For definition of Groups, see Preamble Evaluation.
VOL.: 68 (1997) (p. 245)
Chem. Abstr. Name: Palygorskite
Palygorskite is a hydrated magnesium aluminium silicate, which occurs as a fibrous chain-structure mineral in clay deposits in several areas of the world. There is a major deposit of commercial importance in the United States. Palygorskite fibre characteristics vary with the source, but fibre lengths in commercial samples are generally less than 5 mm. Palygorskite has been mined since the 1930s and is used mainly as an absorbent for pet wastes and oils and greases and as a component of drilling muds. Occupational exposure to palygorskite occurs during its mining, milling, production and use. General population exposures also may occur in its use as pet waste absorbent, in fertilizers and pesticides and by ingestion of antidiarrhoeal preparations.
A single cohort study of palygorskite (attapulgite) miners and millers was available. It showed small excesses of mortality from lung cancer and stomach cancer, but no indications of any exposure-response for either cancer.
Samples of palygorskite from different regions vary considerably with regard to their fibre lengths. Results of studies in experimental animals suggest that carcinogenicity is dependent on the proportion of long fibres (> 5 mm) in the samples.
In one inhalation study in rats with palygorskite from Leicester, United Kingdom, in which about 20% of the fibres were longer than 6 mm, bronchoalveolar hyperplasia and a few benign and malignant alveolar tumours and mesotheliomas were observed. The same sample induced a high incidence of pleural mesotheliomas in rats after intrapleural administration. One sample from Torrejon, Spain, in which 0.5% of the fibres were longer than 6 mm, produced a significant increase in the incidence of pleural mesotheliomas after intrapleural injection.
In rats, intraperitoneal injection of a palygorskite sample (of unspecified origin and in which 30% of the fibres were longer than 5 mm) produced a high incidence of malignant abdominal tumours. A sample from Caceres, Spain, in which 3% of the fibres were longer than 5 mm, induced malignant abdominal tumours in rats after intraperitoneal injection.
Several studies involving exposures of rats by inhalation, intrapleural or intraperitoneal injection using samples originating from Lebrija (Spain), Mormoiron (France) and Attapulgus (GA, United States) employed materials with relatively short fibres (less than or 0.5% were longer or equal to 5 mm). In these studies, no significant increase in the incidence of tumours was observed.
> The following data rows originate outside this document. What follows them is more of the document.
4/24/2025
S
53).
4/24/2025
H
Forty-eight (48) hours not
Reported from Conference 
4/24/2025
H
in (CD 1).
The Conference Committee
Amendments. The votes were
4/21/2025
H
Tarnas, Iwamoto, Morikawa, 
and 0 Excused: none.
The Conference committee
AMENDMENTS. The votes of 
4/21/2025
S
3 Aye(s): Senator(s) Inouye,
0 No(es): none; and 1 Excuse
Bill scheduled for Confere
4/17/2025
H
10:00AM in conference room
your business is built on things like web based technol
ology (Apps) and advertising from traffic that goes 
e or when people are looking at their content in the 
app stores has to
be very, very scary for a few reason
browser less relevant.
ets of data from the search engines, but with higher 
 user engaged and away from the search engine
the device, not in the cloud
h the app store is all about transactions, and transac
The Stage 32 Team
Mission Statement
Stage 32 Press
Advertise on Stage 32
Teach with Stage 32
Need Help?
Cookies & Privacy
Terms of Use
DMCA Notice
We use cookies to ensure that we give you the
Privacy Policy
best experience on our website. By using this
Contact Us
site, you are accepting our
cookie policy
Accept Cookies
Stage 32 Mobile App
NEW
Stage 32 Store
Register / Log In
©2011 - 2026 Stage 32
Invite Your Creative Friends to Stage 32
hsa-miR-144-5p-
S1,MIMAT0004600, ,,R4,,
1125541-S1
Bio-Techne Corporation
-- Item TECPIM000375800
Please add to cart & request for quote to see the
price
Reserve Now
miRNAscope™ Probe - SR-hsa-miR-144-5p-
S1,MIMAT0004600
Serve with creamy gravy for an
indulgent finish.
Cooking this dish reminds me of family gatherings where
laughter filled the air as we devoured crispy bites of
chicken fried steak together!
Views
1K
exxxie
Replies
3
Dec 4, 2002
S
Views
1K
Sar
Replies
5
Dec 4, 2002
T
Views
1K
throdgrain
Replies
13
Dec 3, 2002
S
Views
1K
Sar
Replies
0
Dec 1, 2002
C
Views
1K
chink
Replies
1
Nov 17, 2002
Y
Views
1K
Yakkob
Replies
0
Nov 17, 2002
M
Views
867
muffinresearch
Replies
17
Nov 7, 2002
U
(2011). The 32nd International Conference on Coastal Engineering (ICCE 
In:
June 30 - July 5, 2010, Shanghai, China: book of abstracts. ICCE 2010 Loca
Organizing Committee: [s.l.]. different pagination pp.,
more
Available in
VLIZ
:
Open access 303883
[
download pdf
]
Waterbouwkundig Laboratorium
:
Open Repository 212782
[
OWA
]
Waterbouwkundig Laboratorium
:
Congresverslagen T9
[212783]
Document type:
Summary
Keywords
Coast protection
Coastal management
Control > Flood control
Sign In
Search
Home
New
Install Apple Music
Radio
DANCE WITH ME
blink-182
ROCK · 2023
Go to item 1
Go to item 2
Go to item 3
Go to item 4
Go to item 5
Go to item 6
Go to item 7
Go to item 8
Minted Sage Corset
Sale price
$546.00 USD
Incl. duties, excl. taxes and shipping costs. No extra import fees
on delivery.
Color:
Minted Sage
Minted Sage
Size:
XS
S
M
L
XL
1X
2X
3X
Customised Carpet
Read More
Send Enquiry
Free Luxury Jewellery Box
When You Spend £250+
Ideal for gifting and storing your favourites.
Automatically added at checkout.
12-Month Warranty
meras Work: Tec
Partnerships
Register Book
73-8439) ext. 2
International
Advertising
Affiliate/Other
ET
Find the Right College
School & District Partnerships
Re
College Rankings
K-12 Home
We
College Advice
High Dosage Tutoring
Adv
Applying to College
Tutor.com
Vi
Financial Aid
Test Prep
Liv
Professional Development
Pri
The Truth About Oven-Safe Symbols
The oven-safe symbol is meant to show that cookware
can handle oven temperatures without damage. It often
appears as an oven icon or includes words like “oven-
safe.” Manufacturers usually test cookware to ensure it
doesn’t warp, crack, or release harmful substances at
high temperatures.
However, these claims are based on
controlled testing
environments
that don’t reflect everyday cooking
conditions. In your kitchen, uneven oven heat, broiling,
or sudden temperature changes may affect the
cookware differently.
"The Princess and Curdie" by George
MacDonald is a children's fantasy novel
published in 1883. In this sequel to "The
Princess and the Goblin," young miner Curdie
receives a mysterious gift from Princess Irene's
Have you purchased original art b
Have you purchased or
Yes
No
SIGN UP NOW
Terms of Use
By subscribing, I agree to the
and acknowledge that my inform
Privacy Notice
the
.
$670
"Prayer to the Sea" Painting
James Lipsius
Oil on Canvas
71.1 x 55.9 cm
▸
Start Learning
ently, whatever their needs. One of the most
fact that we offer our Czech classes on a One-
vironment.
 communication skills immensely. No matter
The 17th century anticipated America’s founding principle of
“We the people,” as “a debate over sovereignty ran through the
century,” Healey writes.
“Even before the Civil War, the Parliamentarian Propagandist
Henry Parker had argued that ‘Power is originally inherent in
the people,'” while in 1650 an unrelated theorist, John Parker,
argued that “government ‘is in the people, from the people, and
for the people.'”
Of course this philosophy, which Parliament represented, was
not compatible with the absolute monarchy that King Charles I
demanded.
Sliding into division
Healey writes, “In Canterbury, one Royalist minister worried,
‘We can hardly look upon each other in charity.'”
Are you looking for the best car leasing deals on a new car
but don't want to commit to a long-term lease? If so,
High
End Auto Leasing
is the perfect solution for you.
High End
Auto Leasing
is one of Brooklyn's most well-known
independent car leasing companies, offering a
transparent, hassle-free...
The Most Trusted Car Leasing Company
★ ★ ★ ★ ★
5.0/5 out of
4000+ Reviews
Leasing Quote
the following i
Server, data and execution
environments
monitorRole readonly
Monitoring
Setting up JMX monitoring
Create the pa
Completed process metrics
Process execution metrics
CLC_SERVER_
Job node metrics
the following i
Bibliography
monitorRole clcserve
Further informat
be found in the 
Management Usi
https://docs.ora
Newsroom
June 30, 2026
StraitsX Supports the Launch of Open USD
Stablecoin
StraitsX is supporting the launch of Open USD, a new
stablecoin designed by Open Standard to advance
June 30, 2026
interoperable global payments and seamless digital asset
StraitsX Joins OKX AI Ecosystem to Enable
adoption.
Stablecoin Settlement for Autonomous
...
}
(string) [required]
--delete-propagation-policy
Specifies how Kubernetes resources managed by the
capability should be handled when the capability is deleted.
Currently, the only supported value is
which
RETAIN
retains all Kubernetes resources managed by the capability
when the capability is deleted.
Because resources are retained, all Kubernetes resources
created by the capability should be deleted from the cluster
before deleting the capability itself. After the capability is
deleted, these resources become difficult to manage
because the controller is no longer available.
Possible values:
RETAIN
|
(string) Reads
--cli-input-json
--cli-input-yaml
Intratracheal instillation studies with palygorskite (attapulgite) fibres in sheep demonstrated significant and sustained inflammatory changes as measured in bronchoalveolar lavage fluids. These effects were mild compared to UICC chrysotile B but comparable to short chrysotile fibres. Intratracheal instillation studies in rats demonstrated that palygorskite (attapulgite) was less active than short chrysotile, UICC chrysotile B or aluminium silicate fibres but was more active than calcium silicate fibres. In-vitro studies have indicated that palygorskite can be toxic to mouse peritoneal and rat and rabbit alveolar macrophages.
In a single study, palygorskite did not show evidence for induction of sister chromatid exchange in rat pleural mesothelial cells.
There is inadequate evidence in humans for the carcinogenicity of palygorskite (attapulgite).
There is sufficient evidence in experimental animals for the carcinogenicity of long palygorskite (attapulgite) fibres (> 5 mm).
There is inadequate evidence in experimental animals for the carcinogenicity of short palygorskite (attapulgite) fibres (< 5 mm).
Long palygorskite (attapulgite) fibres (> 5 mm) are possibly carcinogenic to humans (Group 2B).
Short palygorskite (attapulgite) fibres (< 5 mm) cannot be classified as to their carcinogenicity to humans (Group 3).
For definition of the italicized terms, see Preamble Evaluation.